Not that long ago I was sitting in a meeting with a client (a local college) and he told me he had some great news. “We just started a new class at the college and we videotaped the first class. The professor is fascinating, the subject is fascinating. We want you to take this video, put it on YouTube and make it go viral,” my client directed me.
My immediate thought was the obvious. “So what happened in the class that is so unique, so interesting, so crazy that it will be passed along from person to person across the internet?” His response was a blank stare. “Nothing crazy happened. The class is just fascinating, that should be enough for people to pass it along to their friends, isn’t it?”

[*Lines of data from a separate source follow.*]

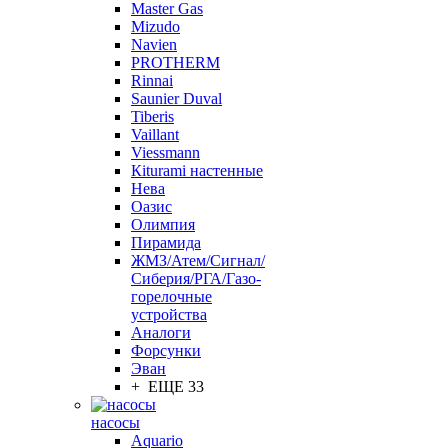
Master Gas
Mizudo
Navien
PROTHERM
Rinnai
Saunier Duval
Tiberis
Vaillant
Viessmann
Кiturami настенные
Нева
Оазис
Олимпия
Пирамида
ЖМЗ/Атем/Сигнал/
Сиберия/РГА/Газо-
горелочные
устройства
Aналоги
Форсунки
Эван
+ ЕЩЕ 33
насосы
Aquario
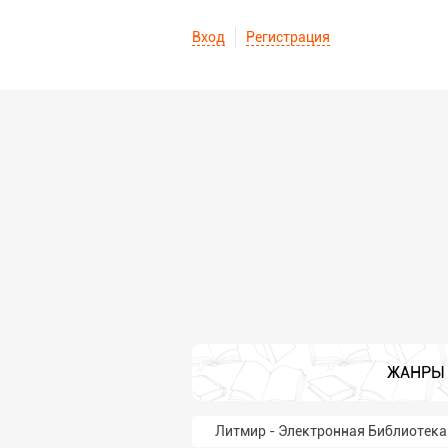
Вход
Регистрация
ЖАНРЫ
Литмир - Электронная Библиотека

Such is the problem marketers face with questions about the internet, social media and videos going viral. We all know about the viral video. Ted Williams, the homeless man with the golden voice. The UCLA student ranting about Asians. The Korean teen who is a guitar wiz.

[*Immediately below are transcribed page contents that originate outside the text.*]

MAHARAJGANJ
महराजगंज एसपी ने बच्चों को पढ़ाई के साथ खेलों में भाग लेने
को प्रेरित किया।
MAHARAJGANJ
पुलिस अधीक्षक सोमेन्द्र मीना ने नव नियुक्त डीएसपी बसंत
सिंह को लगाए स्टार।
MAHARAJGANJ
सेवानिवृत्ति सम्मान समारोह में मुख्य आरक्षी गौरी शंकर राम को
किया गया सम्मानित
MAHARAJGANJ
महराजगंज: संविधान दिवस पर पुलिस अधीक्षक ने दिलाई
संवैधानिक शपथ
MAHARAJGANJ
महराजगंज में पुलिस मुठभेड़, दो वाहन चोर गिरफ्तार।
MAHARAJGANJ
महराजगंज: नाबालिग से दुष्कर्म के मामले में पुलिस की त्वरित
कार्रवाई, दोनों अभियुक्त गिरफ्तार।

Understanding what all these videos have in common is the first step to understanding the phenomenon of the viral video. First, the content is either unique to the point of wonderment. Second, it may be so outrageous that it gets people’s blood boiling. Third, it is impossible to predict which videos will go viral even if they have both elements.

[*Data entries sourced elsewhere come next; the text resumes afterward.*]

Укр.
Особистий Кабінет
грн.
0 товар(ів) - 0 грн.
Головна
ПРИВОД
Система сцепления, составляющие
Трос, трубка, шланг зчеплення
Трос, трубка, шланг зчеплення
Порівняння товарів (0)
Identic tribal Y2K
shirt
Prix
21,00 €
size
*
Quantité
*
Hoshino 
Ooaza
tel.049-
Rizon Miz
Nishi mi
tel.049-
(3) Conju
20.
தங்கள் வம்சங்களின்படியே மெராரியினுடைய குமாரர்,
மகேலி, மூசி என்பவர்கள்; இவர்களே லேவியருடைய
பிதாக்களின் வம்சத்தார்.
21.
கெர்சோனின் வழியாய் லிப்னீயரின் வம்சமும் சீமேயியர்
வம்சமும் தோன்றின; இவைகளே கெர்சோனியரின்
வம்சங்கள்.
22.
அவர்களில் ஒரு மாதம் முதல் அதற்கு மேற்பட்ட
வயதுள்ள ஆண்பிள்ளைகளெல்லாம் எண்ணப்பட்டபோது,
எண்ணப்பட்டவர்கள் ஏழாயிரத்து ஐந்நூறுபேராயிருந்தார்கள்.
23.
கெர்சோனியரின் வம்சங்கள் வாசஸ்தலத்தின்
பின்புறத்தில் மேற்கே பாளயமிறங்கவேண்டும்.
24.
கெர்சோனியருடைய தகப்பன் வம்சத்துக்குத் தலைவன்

There is a certain intangible element to the viral video. Either it happens or it doesn’t. Either it captures the imagination or entertainment of certain core people who post it on their Facebook and the process is repeated a thousand times or it isn’t. It really can’t be planned or strategized. To sit down and say we want to create a video that goes viral and garners a million hits in two days, is like saying we want to create a TV commercial that increases product sales by a million dollars in two days. It really can’t be predicted.
That certainly doesn’t mean videos shouldn’t be produced and placed on YouTube by organizations seeking exposure. They should, and they should be produced in the most creative and entertaining way possible. However, expectations should be in check for those who expect that their video will be passed along to a million viewers overnight.
With more than 100 hours of video uploaded to YouTube every six minutes, competition is fierce for the world’s attention. The bottom line is that getting a video viewed on YouTube is a great part of the marketing process, but it is just that, one part of the marketing process. A marketing plan needs to be comprehensive, strategic and well thought-out. And if you do that, perhaps your marketing as a whole will go viral.